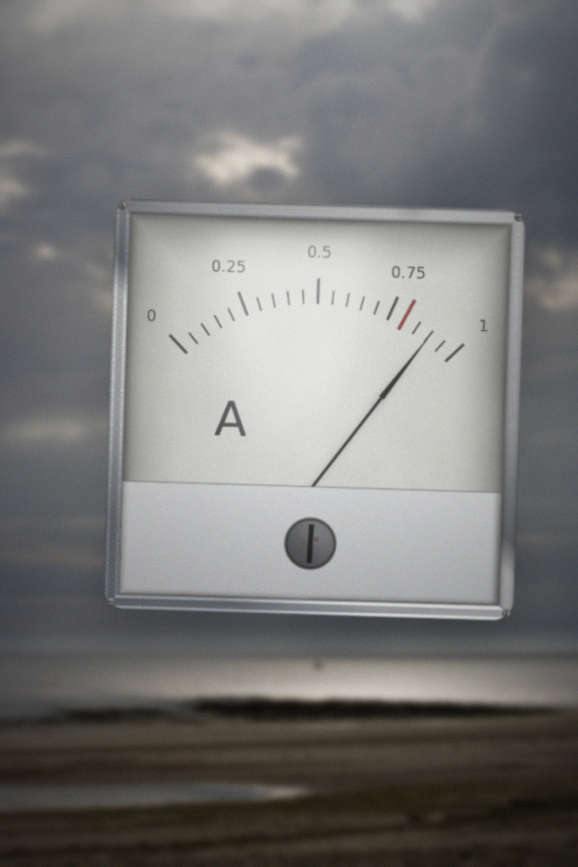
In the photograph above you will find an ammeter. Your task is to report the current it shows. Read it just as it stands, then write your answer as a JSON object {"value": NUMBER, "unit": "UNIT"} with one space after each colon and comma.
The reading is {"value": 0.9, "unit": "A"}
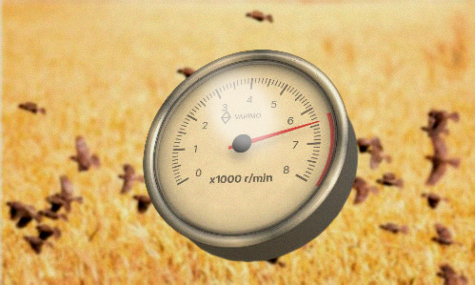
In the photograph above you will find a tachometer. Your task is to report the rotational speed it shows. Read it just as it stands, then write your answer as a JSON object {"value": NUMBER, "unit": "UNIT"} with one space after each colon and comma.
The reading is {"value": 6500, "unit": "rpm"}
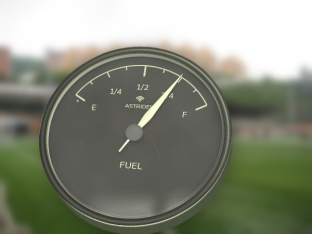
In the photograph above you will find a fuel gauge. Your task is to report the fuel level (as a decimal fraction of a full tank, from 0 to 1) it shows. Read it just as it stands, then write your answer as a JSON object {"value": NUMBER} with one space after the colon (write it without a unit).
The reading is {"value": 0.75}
----------
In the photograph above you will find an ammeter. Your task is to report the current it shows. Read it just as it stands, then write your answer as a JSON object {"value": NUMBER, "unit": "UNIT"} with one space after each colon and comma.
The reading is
----------
Find every line in the entries above that contains the word "reading" and copy each of those lines. Case counts.

#### Response box
The reading is {"value": 0.9, "unit": "A"}
The reading is {"value": 6500, "unit": "rpm"}
The reading is {"value": 0.75}
The reading is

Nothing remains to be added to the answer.